====== INPUT DATA
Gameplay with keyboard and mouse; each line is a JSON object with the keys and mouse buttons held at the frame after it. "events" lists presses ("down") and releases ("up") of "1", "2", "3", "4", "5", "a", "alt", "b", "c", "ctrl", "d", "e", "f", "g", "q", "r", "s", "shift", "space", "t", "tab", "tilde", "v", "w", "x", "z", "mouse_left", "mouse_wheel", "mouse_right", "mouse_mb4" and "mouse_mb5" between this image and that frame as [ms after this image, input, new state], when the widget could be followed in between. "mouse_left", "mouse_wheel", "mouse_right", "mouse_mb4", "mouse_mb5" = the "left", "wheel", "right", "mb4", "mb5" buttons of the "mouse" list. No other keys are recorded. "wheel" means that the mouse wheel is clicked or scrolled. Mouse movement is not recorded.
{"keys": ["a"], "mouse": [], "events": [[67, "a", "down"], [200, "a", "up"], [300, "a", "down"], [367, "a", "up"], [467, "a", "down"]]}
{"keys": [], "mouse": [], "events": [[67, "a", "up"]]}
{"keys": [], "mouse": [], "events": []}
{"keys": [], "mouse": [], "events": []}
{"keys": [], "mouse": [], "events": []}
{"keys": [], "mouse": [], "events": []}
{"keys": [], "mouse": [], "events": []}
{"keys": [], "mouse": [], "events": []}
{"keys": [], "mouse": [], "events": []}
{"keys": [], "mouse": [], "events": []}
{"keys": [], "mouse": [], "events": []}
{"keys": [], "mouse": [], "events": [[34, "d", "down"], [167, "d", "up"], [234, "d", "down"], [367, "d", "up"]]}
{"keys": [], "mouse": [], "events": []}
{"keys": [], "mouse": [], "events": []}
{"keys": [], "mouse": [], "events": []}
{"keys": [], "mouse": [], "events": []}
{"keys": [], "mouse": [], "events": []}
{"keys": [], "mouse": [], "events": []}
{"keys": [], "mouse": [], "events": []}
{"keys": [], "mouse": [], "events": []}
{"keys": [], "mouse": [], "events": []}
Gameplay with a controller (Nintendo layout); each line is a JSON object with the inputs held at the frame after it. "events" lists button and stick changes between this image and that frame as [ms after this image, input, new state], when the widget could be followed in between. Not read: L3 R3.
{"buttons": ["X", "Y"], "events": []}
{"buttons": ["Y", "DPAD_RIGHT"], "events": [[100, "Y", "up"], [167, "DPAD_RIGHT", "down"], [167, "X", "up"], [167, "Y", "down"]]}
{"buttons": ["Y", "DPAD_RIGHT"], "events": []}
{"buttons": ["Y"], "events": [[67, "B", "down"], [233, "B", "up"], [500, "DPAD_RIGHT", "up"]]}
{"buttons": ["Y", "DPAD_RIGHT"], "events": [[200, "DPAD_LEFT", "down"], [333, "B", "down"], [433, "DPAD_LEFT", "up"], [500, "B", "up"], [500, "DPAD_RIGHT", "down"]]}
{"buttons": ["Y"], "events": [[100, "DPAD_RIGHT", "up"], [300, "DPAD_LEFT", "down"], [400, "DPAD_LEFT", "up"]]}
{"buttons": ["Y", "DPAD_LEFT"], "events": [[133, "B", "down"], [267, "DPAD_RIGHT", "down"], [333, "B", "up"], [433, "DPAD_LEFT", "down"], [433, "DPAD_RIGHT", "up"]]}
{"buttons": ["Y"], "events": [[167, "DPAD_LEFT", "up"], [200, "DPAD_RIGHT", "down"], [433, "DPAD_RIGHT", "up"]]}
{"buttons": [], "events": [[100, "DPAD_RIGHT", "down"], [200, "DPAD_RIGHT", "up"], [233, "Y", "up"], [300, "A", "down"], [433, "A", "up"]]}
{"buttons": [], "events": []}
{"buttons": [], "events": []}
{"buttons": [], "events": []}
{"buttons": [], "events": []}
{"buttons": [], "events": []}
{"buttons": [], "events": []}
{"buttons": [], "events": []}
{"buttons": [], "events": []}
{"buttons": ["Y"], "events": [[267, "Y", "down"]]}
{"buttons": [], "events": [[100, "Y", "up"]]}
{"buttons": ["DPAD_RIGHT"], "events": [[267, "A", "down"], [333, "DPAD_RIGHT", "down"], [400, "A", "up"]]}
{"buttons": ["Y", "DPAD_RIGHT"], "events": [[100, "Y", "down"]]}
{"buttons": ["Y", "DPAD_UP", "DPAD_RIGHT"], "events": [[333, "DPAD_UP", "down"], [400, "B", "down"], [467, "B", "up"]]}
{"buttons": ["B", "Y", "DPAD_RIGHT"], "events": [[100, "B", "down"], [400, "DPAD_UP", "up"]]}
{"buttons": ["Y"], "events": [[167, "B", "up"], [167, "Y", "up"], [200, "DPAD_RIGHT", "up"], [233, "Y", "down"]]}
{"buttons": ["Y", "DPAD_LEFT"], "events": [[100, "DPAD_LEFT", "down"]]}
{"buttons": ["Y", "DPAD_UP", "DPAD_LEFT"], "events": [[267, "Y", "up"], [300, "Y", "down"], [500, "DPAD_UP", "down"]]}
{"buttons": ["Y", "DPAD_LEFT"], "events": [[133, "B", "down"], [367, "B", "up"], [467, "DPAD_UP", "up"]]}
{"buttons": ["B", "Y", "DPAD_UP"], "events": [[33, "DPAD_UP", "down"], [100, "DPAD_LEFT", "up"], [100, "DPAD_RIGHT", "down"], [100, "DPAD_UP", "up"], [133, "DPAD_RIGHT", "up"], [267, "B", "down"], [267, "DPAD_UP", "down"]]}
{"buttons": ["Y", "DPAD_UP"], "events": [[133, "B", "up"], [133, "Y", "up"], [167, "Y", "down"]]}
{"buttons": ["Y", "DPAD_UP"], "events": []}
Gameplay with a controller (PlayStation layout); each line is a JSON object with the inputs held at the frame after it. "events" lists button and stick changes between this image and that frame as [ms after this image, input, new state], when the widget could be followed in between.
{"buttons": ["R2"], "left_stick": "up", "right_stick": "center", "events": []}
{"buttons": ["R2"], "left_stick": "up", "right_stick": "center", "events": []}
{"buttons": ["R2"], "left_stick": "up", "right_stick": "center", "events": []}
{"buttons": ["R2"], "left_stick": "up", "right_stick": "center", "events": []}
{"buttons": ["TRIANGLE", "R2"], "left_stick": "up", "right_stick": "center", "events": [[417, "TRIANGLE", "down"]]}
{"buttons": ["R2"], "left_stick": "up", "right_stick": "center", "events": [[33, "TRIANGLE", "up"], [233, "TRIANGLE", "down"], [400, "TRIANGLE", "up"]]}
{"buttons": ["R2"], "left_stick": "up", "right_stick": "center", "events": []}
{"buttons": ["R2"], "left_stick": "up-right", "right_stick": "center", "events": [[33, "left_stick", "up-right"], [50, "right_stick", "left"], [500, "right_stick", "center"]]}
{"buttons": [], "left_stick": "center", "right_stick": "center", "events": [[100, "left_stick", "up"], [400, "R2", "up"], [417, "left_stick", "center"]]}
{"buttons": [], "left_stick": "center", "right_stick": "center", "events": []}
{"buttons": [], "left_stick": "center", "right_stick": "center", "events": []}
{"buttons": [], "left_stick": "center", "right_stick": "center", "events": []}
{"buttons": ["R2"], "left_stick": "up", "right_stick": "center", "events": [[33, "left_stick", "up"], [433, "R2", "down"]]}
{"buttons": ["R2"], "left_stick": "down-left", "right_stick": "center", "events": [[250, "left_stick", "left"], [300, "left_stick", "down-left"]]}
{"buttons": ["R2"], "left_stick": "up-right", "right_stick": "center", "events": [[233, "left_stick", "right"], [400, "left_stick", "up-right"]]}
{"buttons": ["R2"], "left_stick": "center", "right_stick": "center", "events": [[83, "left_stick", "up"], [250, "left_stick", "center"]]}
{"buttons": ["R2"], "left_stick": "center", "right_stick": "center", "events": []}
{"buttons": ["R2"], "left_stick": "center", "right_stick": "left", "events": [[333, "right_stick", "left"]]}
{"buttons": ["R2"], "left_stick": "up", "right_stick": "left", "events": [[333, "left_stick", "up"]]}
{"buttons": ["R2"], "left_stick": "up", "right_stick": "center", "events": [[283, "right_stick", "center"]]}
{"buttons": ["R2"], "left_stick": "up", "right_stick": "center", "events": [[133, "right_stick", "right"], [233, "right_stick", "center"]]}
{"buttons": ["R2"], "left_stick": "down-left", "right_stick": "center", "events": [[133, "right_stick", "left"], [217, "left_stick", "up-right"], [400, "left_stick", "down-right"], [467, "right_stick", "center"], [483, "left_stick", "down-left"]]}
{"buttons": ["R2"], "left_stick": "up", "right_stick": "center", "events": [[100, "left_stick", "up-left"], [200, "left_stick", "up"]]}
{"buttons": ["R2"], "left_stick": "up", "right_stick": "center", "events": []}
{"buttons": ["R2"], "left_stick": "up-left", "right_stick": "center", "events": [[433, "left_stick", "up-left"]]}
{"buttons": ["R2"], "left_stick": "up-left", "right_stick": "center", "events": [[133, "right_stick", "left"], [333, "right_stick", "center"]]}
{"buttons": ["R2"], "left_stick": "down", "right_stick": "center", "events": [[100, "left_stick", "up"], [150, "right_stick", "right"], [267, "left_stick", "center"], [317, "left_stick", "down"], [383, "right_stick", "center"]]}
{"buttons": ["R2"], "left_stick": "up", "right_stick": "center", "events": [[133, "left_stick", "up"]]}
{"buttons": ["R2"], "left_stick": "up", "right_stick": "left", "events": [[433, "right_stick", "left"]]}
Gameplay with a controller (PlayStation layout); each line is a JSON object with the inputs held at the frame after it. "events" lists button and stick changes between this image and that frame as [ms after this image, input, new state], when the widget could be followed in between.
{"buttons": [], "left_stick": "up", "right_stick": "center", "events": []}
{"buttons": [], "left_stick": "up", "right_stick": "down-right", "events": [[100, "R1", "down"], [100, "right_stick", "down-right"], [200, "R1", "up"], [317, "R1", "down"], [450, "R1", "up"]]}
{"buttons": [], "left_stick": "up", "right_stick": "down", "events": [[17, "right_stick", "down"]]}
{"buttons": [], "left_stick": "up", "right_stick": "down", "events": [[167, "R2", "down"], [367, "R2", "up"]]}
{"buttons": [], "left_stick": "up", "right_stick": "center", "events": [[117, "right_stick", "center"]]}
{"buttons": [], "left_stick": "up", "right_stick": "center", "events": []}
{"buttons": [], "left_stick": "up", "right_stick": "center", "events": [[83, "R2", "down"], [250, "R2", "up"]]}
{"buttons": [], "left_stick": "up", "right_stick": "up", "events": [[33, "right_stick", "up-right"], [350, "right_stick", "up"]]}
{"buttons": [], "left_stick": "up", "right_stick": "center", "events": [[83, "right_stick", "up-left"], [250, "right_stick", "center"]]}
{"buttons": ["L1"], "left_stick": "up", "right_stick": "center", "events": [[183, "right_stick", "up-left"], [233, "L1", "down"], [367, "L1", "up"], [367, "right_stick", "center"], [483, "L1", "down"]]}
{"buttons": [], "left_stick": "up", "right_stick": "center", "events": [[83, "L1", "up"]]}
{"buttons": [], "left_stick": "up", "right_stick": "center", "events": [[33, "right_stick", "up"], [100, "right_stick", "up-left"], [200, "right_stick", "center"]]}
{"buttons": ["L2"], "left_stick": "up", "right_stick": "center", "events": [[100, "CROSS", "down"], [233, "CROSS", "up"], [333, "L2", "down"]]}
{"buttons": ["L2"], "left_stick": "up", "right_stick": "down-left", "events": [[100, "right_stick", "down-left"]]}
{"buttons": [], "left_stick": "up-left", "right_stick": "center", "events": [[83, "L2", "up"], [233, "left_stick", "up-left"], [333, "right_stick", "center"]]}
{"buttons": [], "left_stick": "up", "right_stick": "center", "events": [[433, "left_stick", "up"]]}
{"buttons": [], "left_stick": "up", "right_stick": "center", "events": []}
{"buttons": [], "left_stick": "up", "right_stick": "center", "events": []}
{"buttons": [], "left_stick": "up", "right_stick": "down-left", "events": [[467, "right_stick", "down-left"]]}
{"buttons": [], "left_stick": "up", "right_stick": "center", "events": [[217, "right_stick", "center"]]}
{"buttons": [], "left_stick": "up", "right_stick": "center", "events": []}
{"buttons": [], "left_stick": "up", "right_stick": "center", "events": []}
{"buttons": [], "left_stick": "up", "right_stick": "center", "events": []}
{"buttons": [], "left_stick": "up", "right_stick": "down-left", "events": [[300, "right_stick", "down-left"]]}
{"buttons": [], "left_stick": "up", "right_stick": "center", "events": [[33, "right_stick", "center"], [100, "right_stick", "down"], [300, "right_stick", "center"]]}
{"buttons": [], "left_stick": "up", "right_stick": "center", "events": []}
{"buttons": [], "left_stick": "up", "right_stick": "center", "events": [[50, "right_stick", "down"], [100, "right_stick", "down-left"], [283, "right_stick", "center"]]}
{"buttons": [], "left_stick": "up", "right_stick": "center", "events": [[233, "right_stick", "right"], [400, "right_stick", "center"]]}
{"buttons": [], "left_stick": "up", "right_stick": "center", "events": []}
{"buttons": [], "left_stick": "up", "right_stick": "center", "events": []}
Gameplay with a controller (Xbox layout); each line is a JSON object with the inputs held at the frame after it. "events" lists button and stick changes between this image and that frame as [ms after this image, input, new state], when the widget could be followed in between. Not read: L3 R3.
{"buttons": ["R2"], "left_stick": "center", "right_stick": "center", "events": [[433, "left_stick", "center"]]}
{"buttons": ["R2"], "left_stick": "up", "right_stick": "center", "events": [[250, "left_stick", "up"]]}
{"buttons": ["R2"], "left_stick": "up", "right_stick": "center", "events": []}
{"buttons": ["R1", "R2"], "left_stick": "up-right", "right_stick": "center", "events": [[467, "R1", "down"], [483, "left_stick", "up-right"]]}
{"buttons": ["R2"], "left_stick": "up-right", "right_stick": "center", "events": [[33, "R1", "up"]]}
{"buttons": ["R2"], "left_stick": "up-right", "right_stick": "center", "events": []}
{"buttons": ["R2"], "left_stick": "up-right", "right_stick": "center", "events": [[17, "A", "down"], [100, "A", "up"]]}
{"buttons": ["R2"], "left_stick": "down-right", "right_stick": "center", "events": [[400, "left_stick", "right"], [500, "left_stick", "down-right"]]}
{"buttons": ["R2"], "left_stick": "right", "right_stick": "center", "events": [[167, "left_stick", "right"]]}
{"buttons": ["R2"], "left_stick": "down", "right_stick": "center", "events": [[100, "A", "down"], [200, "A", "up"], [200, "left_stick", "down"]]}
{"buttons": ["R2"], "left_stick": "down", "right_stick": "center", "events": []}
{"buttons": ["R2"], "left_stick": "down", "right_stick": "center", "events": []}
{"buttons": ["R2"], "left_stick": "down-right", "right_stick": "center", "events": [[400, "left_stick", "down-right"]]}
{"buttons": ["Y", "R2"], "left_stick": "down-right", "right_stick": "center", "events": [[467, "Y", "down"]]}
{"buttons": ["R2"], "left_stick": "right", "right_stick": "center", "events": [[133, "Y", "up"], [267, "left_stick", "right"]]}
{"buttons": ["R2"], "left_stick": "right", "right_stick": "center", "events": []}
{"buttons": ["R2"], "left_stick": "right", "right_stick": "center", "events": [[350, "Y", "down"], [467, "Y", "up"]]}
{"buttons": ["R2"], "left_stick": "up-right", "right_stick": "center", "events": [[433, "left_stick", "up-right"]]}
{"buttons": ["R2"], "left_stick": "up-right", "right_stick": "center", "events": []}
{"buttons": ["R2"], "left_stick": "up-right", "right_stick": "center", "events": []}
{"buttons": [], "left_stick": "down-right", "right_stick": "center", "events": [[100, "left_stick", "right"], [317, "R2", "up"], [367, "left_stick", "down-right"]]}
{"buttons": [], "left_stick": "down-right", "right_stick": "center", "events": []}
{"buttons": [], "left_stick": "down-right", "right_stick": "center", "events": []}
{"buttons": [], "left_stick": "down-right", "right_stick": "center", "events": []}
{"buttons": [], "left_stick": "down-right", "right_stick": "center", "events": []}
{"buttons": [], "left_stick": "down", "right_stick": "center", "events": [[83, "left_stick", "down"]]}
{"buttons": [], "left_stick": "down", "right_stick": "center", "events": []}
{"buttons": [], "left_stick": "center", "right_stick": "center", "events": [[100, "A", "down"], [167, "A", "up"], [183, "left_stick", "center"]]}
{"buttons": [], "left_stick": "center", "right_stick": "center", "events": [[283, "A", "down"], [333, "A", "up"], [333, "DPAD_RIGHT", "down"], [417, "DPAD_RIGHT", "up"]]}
============
For each line above that holds the string "TRIANGLE", provide a copy of that line.

{"buttons": ["TRIANGLE", "R2"], "left_stick": "up", "right_stick": "center", "events": [[417, "TRIANGLE", "down"]]}
{"buttons": ["R2"], "left_stick": "up", "right_stick": "center", "events": [[33, "TRIANGLE", "up"], [233, "TRIANGLE", "down"], [400, "TRIANGLE", "up"]]}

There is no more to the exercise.